1Queen Alexandra Hospital, Portsmouth, United Kingdom

Background/Aims: Despite the evidence of the clinical and financial benefits of urgent cholecystectomy, and national guidelines for acute presentations of gallstone disease to be managed in index admission, there is variable uptake across the UK. There remains concern over the perceived risks of urgent cholecystectomy and, in some centres, difficulty in facilitating an increased volume through existing urgent or emergency channels.In 2014 in our unit, we implemented a specialist upper GI surgeon-led emergency service for all patients admitted with gallstone related pathologies in response to the NELA organisational audit. We present 5 years of data resulting from this service model.

Methods: This is a high volume single-centre observational cohort study. Data were collected prospectively from 1/1/2016-31/12/2020 and included 4870 cholecystectomies. Patient demographics, admission details, length of stay, duration of surgery and complications were analysed.

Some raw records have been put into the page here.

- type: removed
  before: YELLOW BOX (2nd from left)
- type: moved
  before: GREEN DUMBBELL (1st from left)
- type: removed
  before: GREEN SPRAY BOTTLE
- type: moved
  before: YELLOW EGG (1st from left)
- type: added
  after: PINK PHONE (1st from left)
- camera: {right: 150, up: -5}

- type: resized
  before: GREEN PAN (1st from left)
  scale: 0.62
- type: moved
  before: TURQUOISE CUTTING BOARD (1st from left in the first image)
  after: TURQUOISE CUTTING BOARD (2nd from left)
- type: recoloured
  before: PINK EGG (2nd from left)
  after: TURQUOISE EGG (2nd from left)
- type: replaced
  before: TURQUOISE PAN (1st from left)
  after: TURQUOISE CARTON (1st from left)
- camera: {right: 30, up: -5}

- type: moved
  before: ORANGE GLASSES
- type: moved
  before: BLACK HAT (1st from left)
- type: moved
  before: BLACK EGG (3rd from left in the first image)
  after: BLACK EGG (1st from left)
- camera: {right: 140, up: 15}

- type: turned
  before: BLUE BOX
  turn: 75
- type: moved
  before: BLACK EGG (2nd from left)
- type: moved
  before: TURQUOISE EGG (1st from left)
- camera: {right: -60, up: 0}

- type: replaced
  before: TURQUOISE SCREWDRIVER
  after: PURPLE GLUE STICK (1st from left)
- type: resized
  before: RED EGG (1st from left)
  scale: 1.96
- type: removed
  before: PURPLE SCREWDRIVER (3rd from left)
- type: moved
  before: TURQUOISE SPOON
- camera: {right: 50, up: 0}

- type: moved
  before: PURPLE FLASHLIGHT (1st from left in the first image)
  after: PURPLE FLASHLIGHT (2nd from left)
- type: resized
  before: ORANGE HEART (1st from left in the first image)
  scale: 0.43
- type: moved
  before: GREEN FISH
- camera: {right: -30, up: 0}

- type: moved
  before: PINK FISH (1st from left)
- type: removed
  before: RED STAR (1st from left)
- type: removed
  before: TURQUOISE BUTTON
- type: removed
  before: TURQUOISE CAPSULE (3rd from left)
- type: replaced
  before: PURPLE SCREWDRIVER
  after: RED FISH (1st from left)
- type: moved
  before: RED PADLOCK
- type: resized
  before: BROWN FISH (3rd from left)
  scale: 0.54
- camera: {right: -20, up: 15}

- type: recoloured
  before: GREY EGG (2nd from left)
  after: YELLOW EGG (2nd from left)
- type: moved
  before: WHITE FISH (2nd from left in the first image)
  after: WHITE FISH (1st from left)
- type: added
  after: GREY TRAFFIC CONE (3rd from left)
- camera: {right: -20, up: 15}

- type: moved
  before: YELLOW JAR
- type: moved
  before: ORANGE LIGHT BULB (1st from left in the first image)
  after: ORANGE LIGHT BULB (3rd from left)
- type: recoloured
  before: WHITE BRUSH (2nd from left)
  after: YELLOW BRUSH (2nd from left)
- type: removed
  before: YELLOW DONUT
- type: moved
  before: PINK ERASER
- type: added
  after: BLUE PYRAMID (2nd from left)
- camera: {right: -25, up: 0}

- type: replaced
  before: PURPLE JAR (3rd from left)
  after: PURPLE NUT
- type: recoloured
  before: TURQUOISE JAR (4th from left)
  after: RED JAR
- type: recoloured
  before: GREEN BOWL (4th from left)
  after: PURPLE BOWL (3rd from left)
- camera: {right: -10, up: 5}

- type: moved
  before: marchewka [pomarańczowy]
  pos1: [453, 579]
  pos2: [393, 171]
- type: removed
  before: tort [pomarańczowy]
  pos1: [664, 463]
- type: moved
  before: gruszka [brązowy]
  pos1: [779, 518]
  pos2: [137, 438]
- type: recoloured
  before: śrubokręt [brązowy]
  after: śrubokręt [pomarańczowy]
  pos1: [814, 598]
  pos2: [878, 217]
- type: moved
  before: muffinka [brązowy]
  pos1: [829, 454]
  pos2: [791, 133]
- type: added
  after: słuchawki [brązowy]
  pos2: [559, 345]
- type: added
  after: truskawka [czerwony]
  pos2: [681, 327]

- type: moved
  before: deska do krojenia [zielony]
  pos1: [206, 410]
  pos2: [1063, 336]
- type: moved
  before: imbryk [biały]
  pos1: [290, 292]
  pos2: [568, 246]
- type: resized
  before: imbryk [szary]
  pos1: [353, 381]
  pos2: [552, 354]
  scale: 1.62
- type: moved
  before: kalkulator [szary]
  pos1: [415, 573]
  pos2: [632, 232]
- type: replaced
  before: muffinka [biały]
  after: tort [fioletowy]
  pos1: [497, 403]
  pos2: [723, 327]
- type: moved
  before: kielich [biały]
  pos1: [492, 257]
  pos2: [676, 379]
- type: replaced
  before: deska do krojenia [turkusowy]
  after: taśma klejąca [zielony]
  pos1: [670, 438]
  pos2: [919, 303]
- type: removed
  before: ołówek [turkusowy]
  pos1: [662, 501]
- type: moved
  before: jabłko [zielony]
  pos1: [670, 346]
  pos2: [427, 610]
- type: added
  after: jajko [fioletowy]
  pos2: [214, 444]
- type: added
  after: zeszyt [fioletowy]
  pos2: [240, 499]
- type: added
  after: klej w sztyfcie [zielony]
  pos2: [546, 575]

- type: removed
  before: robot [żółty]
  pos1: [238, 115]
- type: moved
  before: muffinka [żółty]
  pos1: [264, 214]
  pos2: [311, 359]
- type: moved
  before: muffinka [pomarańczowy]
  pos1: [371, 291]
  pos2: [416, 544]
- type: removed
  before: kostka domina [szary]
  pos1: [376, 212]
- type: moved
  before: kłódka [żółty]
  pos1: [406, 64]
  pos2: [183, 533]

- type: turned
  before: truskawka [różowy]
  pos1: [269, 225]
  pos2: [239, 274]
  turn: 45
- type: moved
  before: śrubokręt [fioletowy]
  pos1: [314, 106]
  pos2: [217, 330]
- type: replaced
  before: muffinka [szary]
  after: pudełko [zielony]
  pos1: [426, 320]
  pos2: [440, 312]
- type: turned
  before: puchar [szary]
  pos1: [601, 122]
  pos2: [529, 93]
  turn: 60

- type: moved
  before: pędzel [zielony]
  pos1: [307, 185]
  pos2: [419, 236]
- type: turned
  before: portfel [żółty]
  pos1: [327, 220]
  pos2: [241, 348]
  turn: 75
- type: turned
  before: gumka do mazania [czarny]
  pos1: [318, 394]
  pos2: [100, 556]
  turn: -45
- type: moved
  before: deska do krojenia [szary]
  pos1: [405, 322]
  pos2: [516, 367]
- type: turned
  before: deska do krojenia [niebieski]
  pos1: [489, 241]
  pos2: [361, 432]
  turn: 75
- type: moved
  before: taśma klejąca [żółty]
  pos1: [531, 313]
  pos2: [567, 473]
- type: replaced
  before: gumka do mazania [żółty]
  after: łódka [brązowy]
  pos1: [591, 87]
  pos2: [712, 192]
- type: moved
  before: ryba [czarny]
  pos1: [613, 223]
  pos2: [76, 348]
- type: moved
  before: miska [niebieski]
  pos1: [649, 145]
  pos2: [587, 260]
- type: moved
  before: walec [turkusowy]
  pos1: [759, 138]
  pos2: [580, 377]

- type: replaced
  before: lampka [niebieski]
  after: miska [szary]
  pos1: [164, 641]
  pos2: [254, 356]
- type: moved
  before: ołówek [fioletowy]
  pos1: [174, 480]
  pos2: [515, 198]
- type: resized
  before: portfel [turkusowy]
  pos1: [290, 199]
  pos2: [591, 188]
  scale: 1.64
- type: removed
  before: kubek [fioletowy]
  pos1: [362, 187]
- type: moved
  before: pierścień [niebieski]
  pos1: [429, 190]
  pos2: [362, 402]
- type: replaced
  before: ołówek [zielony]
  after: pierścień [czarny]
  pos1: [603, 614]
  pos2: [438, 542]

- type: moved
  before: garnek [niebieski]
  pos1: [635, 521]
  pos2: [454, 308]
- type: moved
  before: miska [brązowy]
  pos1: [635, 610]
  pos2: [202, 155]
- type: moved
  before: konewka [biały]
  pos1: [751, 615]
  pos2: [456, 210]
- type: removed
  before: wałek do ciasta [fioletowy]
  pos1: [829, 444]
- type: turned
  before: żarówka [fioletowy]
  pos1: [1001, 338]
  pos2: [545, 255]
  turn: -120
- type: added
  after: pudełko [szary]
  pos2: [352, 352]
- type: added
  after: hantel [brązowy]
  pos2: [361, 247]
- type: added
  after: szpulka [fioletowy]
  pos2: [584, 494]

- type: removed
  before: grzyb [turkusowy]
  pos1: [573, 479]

Results: 1793 (36.8%) were performed as urgent cases and the remaining 3077 (63.2%) as elective. All cases were started laparoscopically with 25 cases (0.51%) requiring conversion to open; 14 urgent and 11 elective (0.78% and 0.36% respectively). The reasons for conversion were for adhesions (n=5), CBD stone retrieval (n=4), to manage a perforated gallbladder (n=3), bleeding (n=1), and for CBD injury (n=1).Complications in the two groups were comparable. Bile leak occurred in 0.9% of both urgent and elective cases. There was 1 CBD injury (0.056%) in the urgent group and 0 in the elective. Subtotal cholecystectomy was performed in 1.8% of urgent and 0.78% of elective cases.

Conclusion: Urgent laparoscopic cholecystectomy is safe and feasible in most patients with acute gallbladder disease. Our data show that under a specialist team, rates of complication or conversion are low. The timing of surgery related to admission also has no significant effect on the rate of complications.